MAYBE IT WASN’T PRETTY, MAYBE IT WASN’T NICE
BUT THE VOICES IN MY HEAD GAVE GOOD ADVICE
Over the last few years I’ve been Discord.Being (the discord in everyone else’s harmony), Ghost Heart (I pass on through you) and Mr. Robot (cold, fucked up but hot with dysfunctional love) And I think people put up with those personas. Like don’t love, but aren’t not like ‘whoa‘ about them. Or maybe they just like the music they bring. Maybe they skip over all these words always. I don’t know, I don’t follow all y’all fuckfaces’ eyes around when you get to this page. Sorry. I guess.
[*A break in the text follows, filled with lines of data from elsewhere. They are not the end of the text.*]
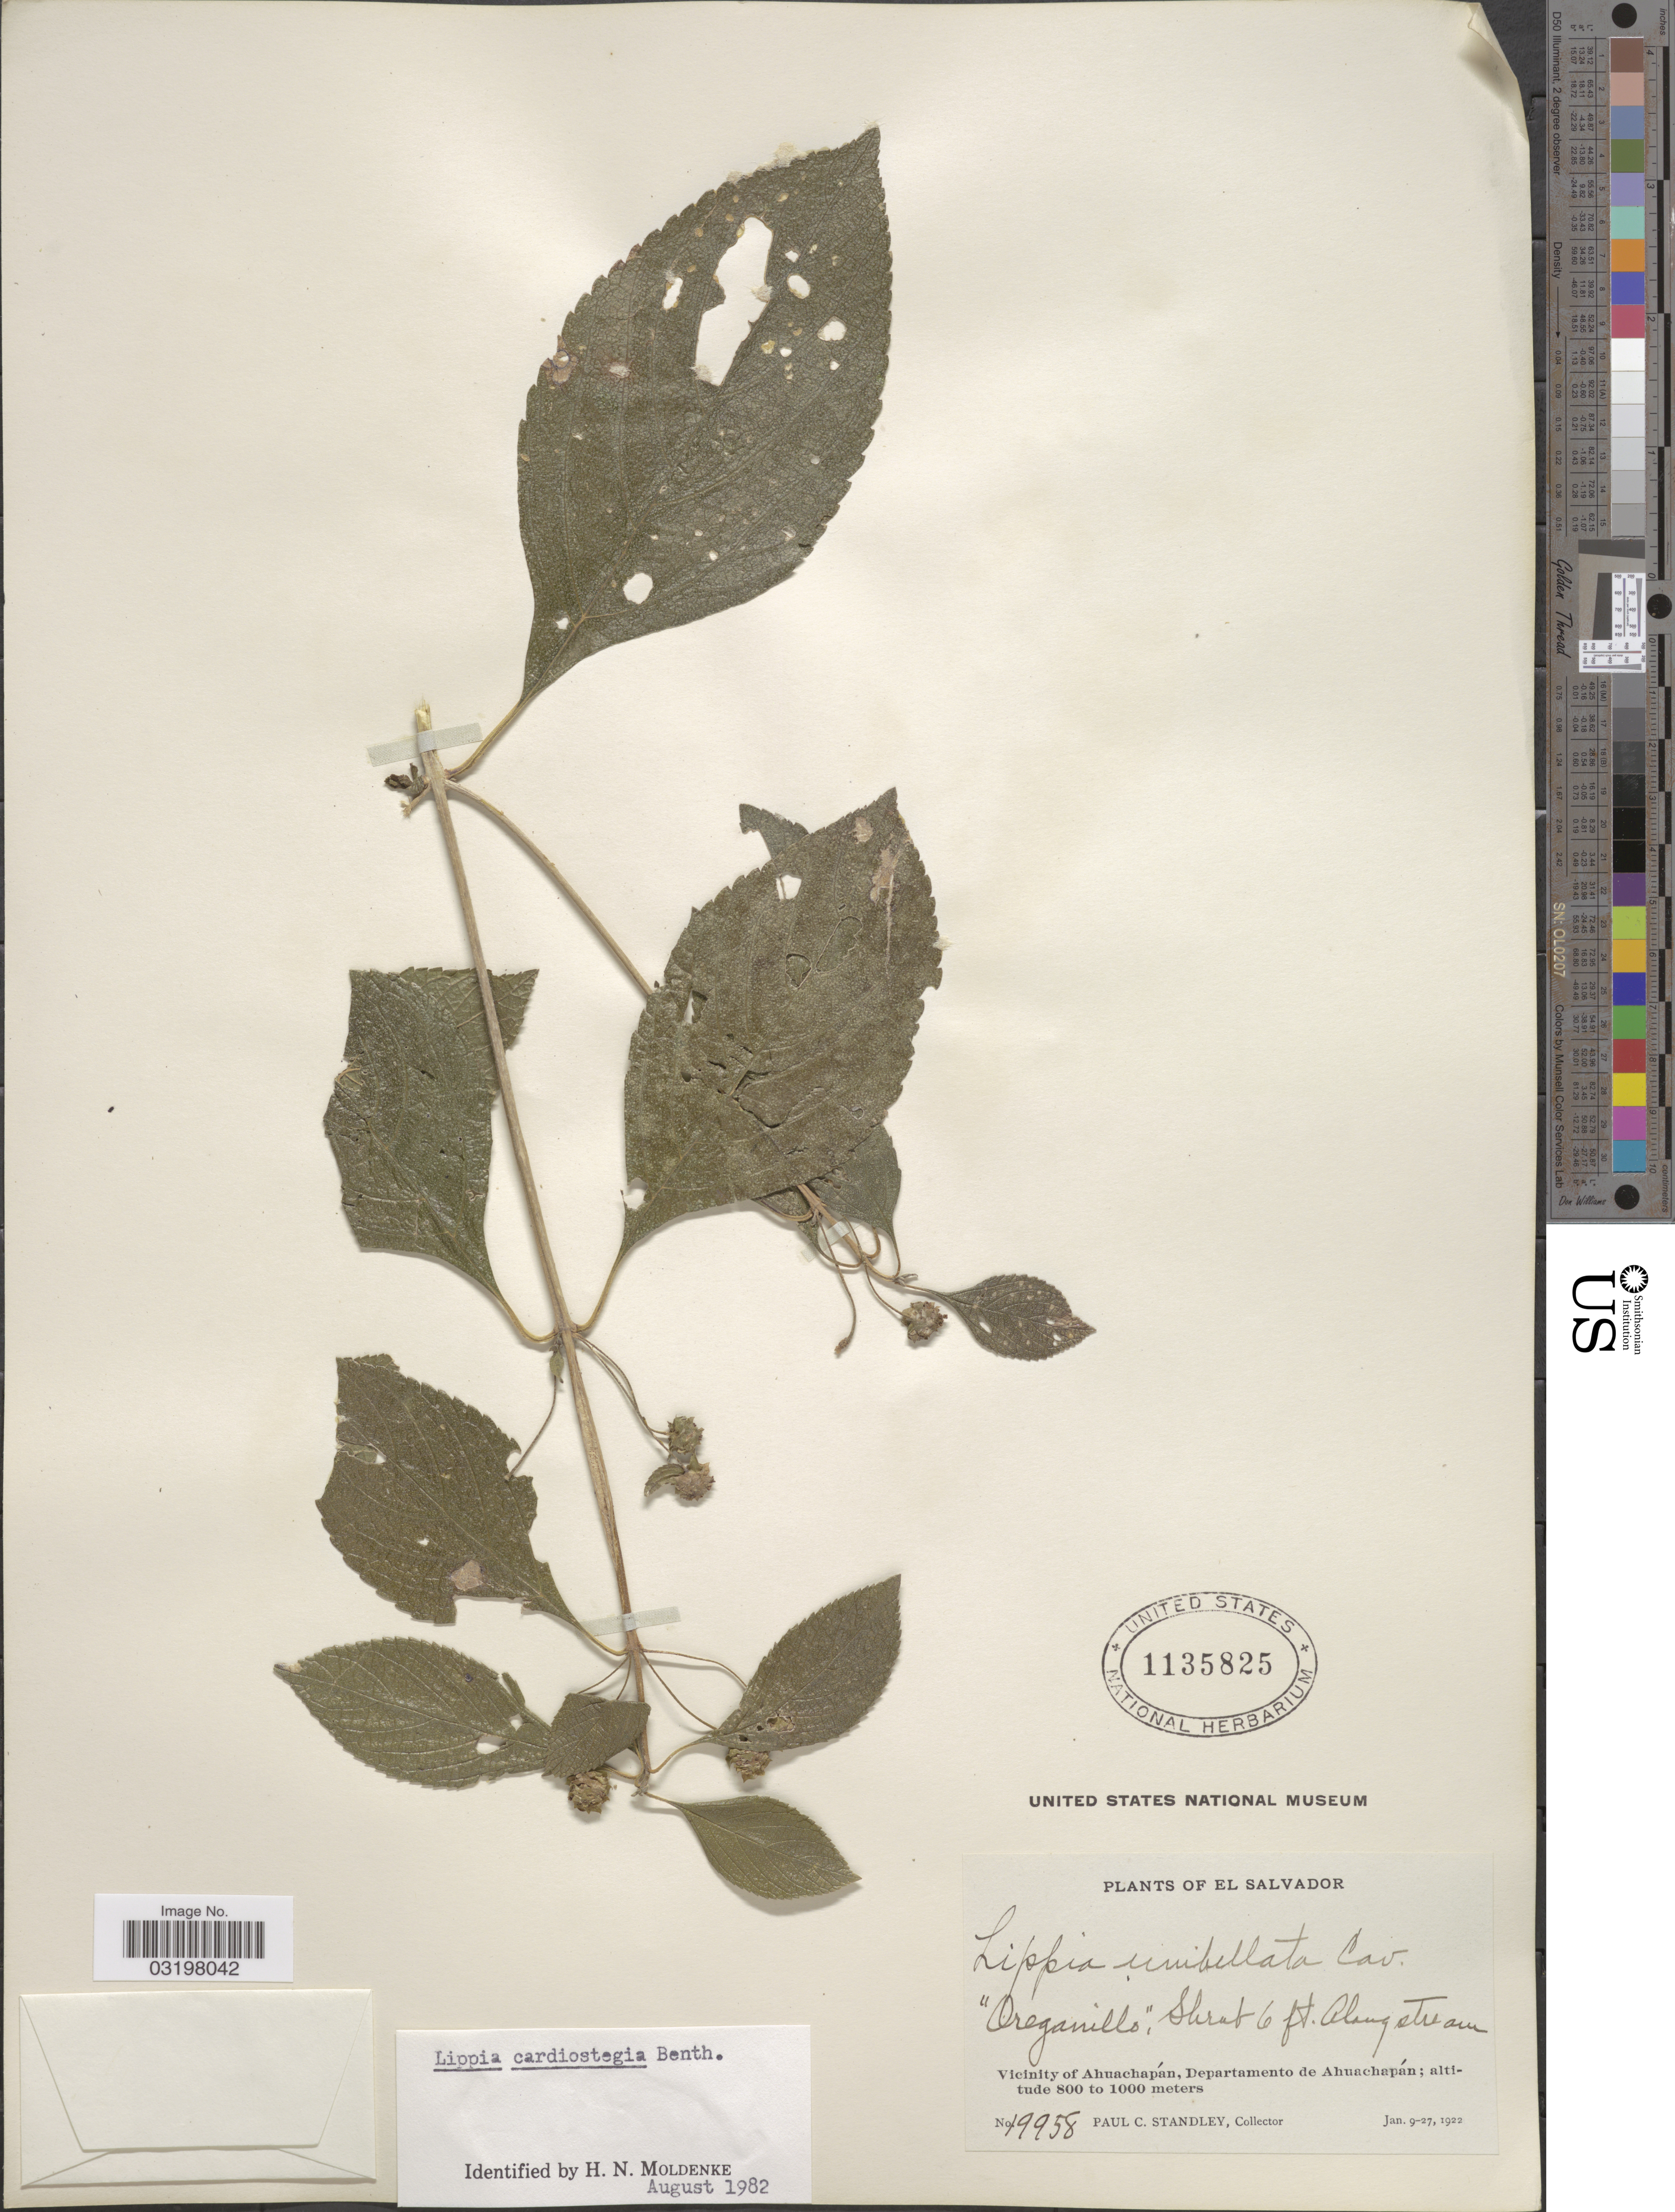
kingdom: Plantae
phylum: Tracheophyta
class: Magnoliopsida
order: Lamiales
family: Verbenaceae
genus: Lippia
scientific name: Lippia cardiostegia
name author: Benth.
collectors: P. C. Standley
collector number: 19958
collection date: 1922-01-09/1922-01-27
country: El Salvador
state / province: Ahuachapan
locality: Vicinity of Ahuachapán, Departamento de Ahuachapán.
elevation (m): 800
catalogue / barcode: US 1135825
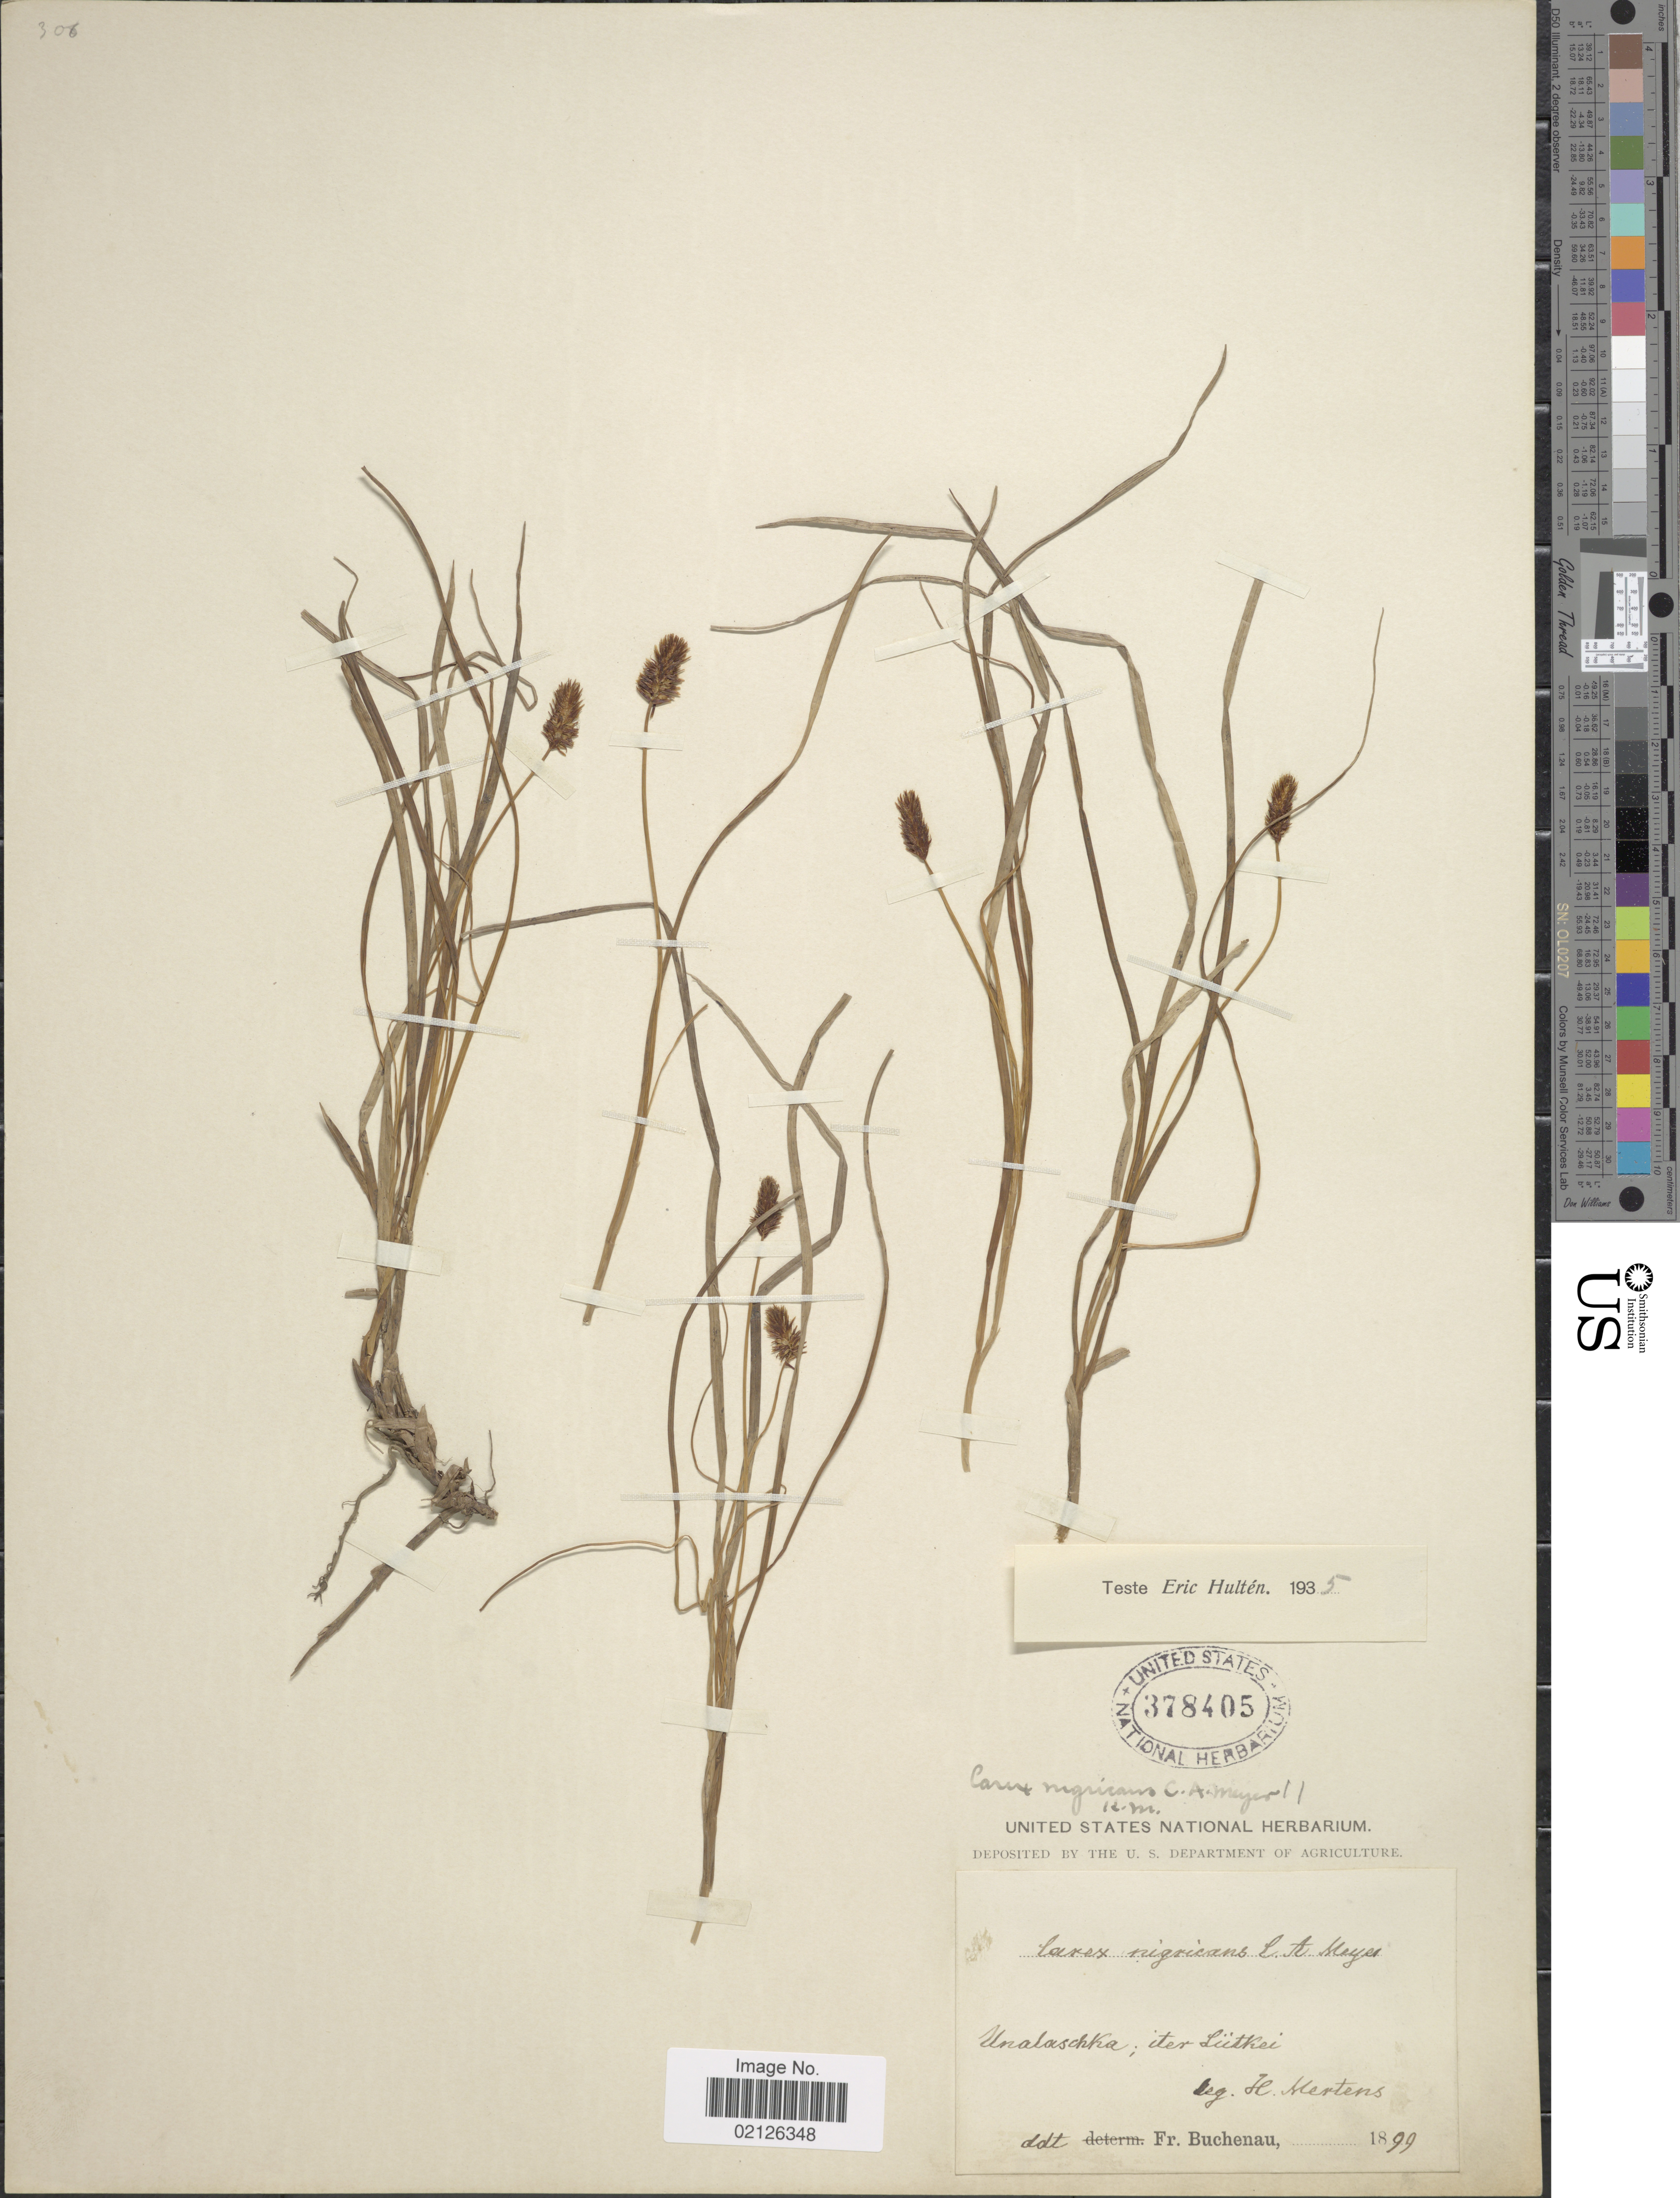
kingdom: Plantae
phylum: Tracheophyta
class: Liliopsida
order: Poales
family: Cyperaceae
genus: Carex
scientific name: Carex nigricans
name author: C.A. Mey.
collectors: H. Mertens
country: United States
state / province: Alaska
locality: Unalaschka; iter Lütkei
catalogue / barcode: US 378405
But me, I’m expendable. I know I’m not really loved. It’s ok. You don’t want to know Kavi. I am uncomfortable all the time. Always in my skin and wanting to jump out to dance naked in traffic. And it’s not like I don’t try. I opened my mouth. I used to say seventeen sentences at a time. People stared. I wanted to show you me. People said I was weird. Ok, I shortened it. I said seven sentences. People always said I said the wrong thing. But that’s because you only heard some of what I wanted to say. And I don’t know how to handle this internet today. It’s all lovefest and emoji and seven thousand kinds of nothing. People trying to be seen on Facebook by being big texted, under 70 characters. When we’re not murdering each other in Vice comments, that is. And I think it’s people saying nothing. It’s bleeding into real life. I saw it in that restaurant 6 Wednesdays ago. I hate when people say fam. It makes my skin crawl. Partly because I have no ‘fam’. Because of my choice to be me because I can only be me. And all this shallowness feels so sad I’ve gotten to this point where I just open my mouth and don’t even stutter for a second.
IT’S BEEN A FEW SECONDS
SINCE I LEARNED MY LESSON
THAT NOTHING COMES FROM NOTHING
Because I know you don’t want me. Because you’ve shown me. I learned when you say nothing everyone says nothing back. And when you really say nothing, people still say nothing. You could be that way for 6 months. And no one’d really stop to check. And when you really say something–like when I was dying, like really—people say nothing. Well, that shattered my heart and flossed its teeth with my jugular. And I want to rehab it all, my pain. I do. Show you me. Show you Kavi. But I don’t think the world’s a safe enough place for that. People leave in my life. They always do. I am the one you leave when you have to leave someone. And people leave a second after I get vulnerable, comfortable. It’s the one constant. That and me and the voices in my head keeping me company. I think the world would just screech and stall and never get unstuck if you say nothing to the real me. Not that you’d like hir much anyway. So, until then, I’ll keep donning these personas. Getting pissy and pissed at times. I’ll be alone, with a drink, dancing alone in the corner if you need me. Although you probably won’t.